TASKS TO CARRY OUT:
1 > Name every minority group in Sweden that the article on skull measurements of Tornedalian schoolchildren mentions.
2 > Carry the article on skull measurements of Tornedalian schoolchildren further, starting after its final sentence.

EXTRACT:
━━━━━━━━━━━━━━━━

These tests took place at schools in 14 different villages, according to the study which was based on interviews with 30 Tornedalian pensioners. It was presented to Culture Minister Alice Bah Kuhnke on Monday. 
 
Tornedalians come from Tornedal, a region which straddles the Finnish border at the far-North of the Gulf of Bothnia, and speak the Meänkieli language, which is related to Finnish. 
 
The group is the third largest minority group in Sweden, with 50,000 members living in Sweden. That compares to 20,000 to 35,000 Sami, 50,000 to 100,000 Roma, 20,000 to 25,000 Jews and 450,000 to 600, 000 Swedish Finns. 
 
"One of the most remarkable findings in our study is the fact that skull measurements were still being carried out on schoolchildren as late as 1951," Bengt Niska, chairman of the National Association of Swedish Tornedalians, told Swedish broadcaster SVT after meeting Bah Kuhnke in Stockholm. "So, six years after the fall of Hitler's Germany." 
 
 
Curt Persson, a historian based at Luleå Technical University who carried out the study, stressed that the experiments were not part of Swedish government policy. 
 
"It was the teachers who did it. It was a personal interest," he explained. "They all did a course at Uppsala University called Physical Anthropology, which was where they learned to do it." 
 
Persson said that at the time the measurements were being carried out, few Tornedalian pupils understood what they represented. 
 
"When they were small children in school, they didn’t know what it was, and the parents didn’t reflect on it. They thought it was an ordinary school examination," he said. 
 
"Now, more and more people are phoning me, saying ‘I got my skull measured in this year or that year’," he said. "In Uppsala they still taught this course in 1961, so I think that teachers in the villages could have done this into the 1960s." 
 
 
Persson said the problem was not the experiments themselves, but the fact that many teachers would have judged pupils on the results.

━━━━━━━━━━━━━━━━

SOURCE INFORMATION:

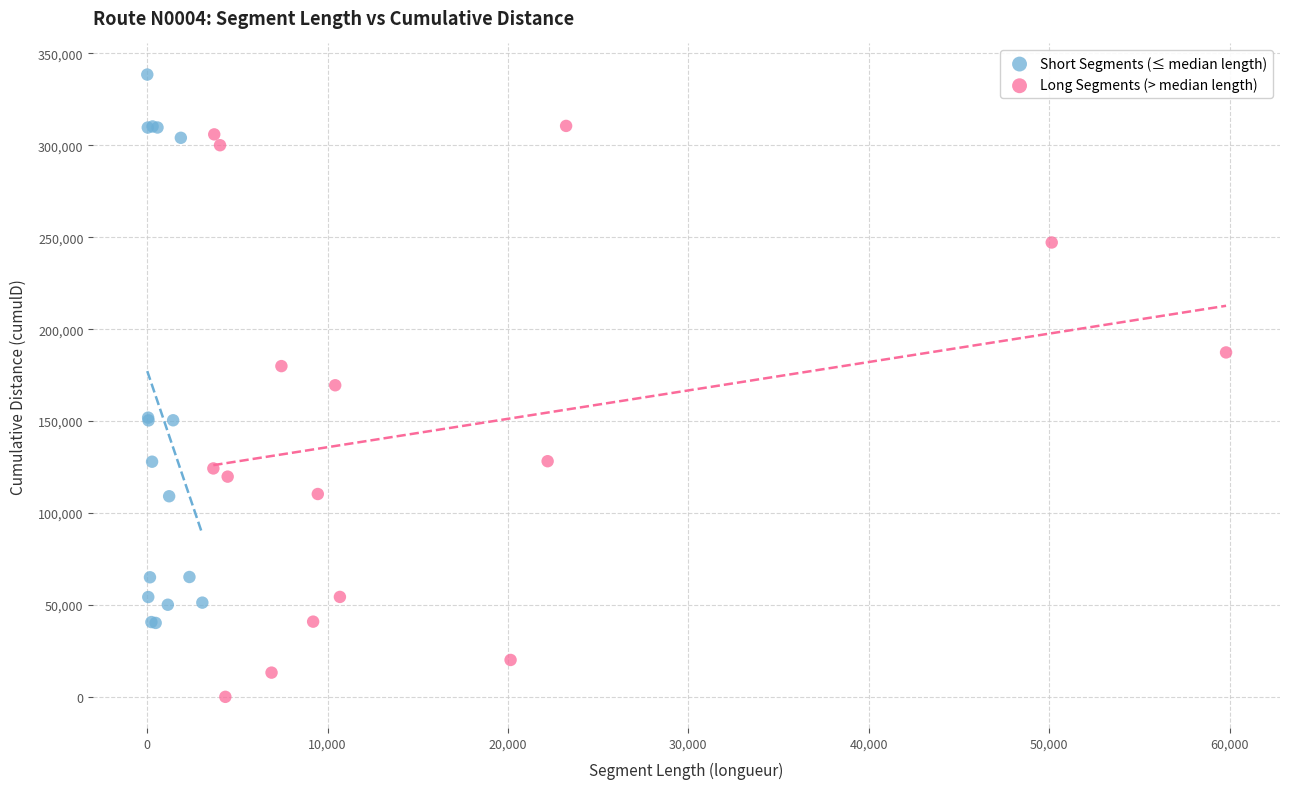

Which series has the widest spread of Y values?

Long Segments (> median length)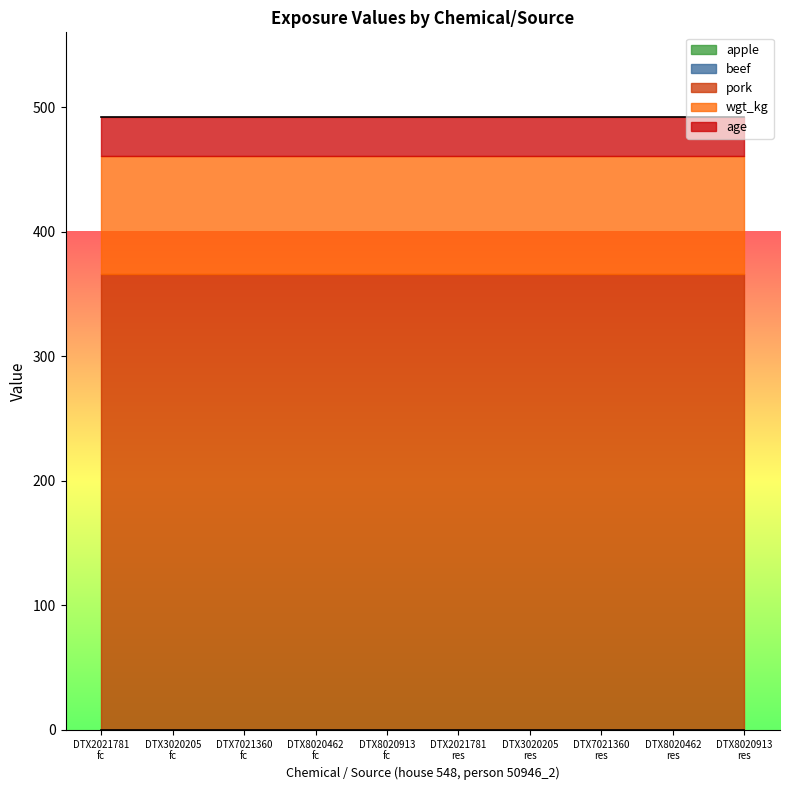

True or false: pork has more than 1 points higher than both neighbors.

False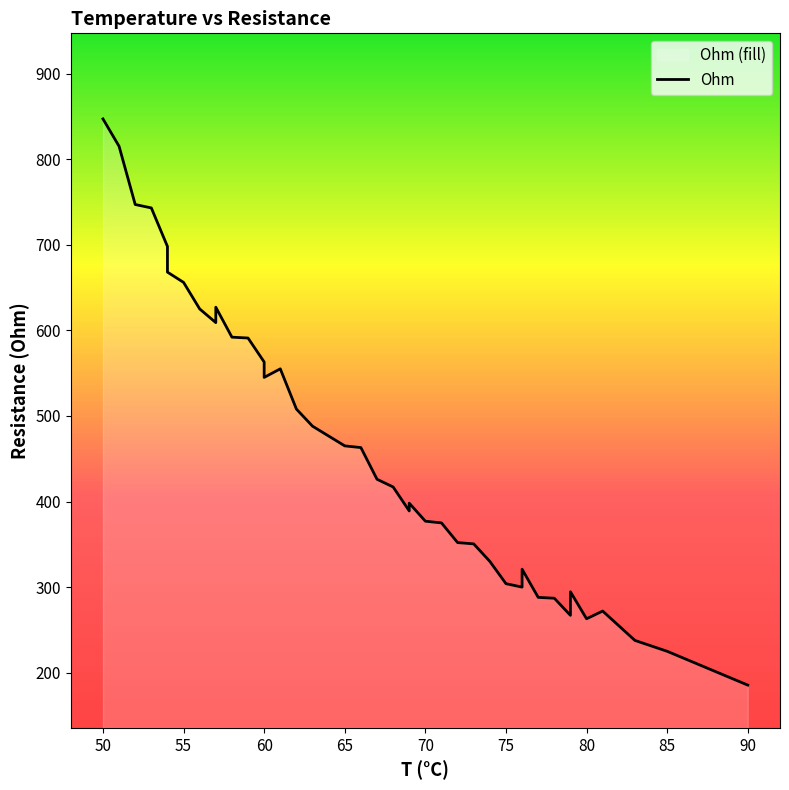

What is the sum of all values?

18464.2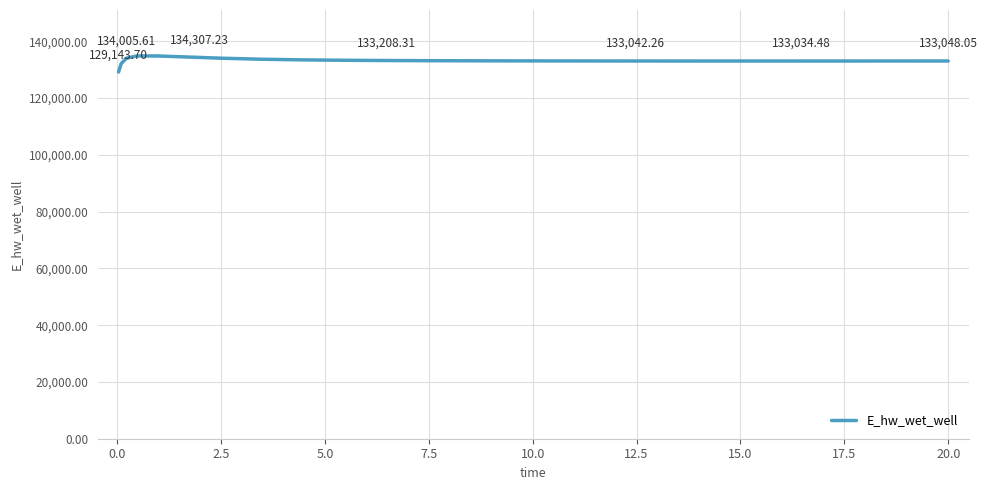

What is the difference between the maximum and minimum values?

5681.7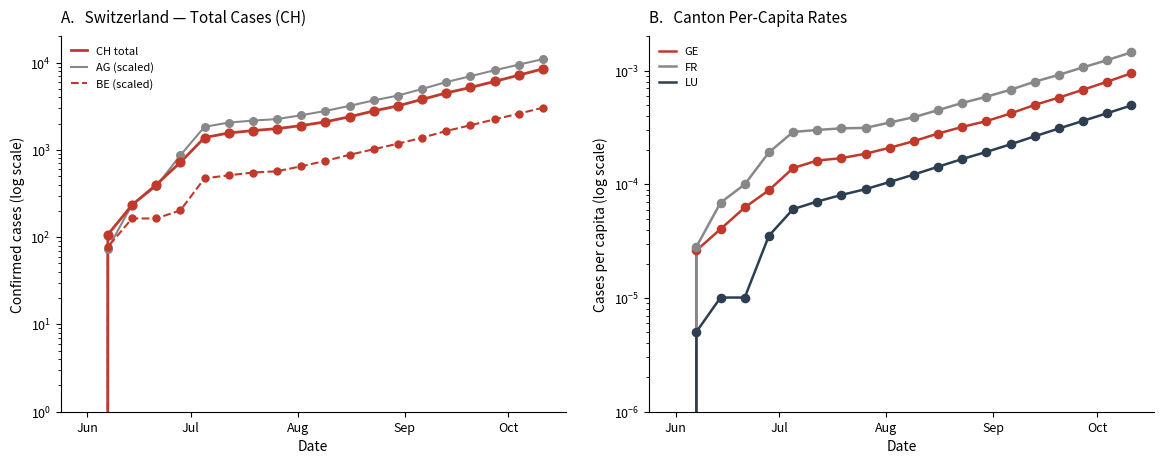

Is the value of BE (scaled) at 17 greater than the value of AG (scaled) at 7?

Yes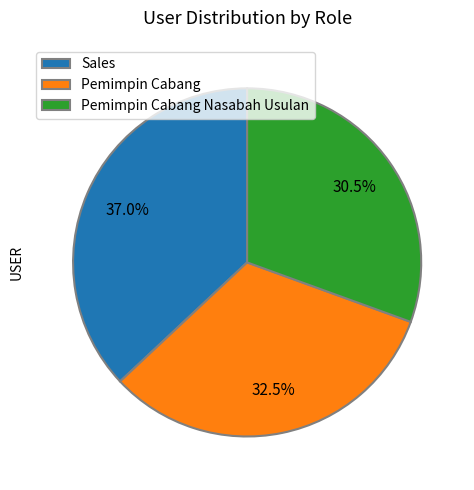

Rank the categories by value from highest to lowest.

Sales, Pemimpin Cabang, Pemimpin Cabang Nasabah Usulan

━━━━━━━━━━━━━━━━

PER-TASK OUTPUTS:
1 > Tornedalians, Sami, Roma, Jews, Swedish Finns

2 >
 
"The bad thing is when you start to sort people into lower and higher degrees because of the shape of the skull." 
 
He said the Tornedalians he interviewed also spoke about the punishments they received at school if they spoke the Meänkieli language. 
 
He noted that Sweden’s Sami minority had become politically active much earlier than the Tornedalians. 
 
"The Sami people started to rise up about this earlier," he said. "Tornedalians were quiet until the 1990s. It was a kind of shame. You don’t talk about the fact you have been subject to this kind of thing." 
 
After the meeting with Bah Kuhnke, Niska said he would like Sweden to launch a commission to study historic racism against Tornedalians. 
 
"Why not have a truth and reconciliation commission?" he asked.  
 
Persson said he thought such a commission was unlikely.  
 
"I don’t think the state will do it," he said. "The Sami people have been calling for this for 30 to 40 years and it hasn’t happened." 
 
However, Bah Kuhnke said Sweden's government would certainly act on the report. 
 
"There are terrible stories that have not been easy to take in, but I think we need to do it," she told SVT. "And as a representative of the Swedish state and as part of the Swedish government, I feel we will."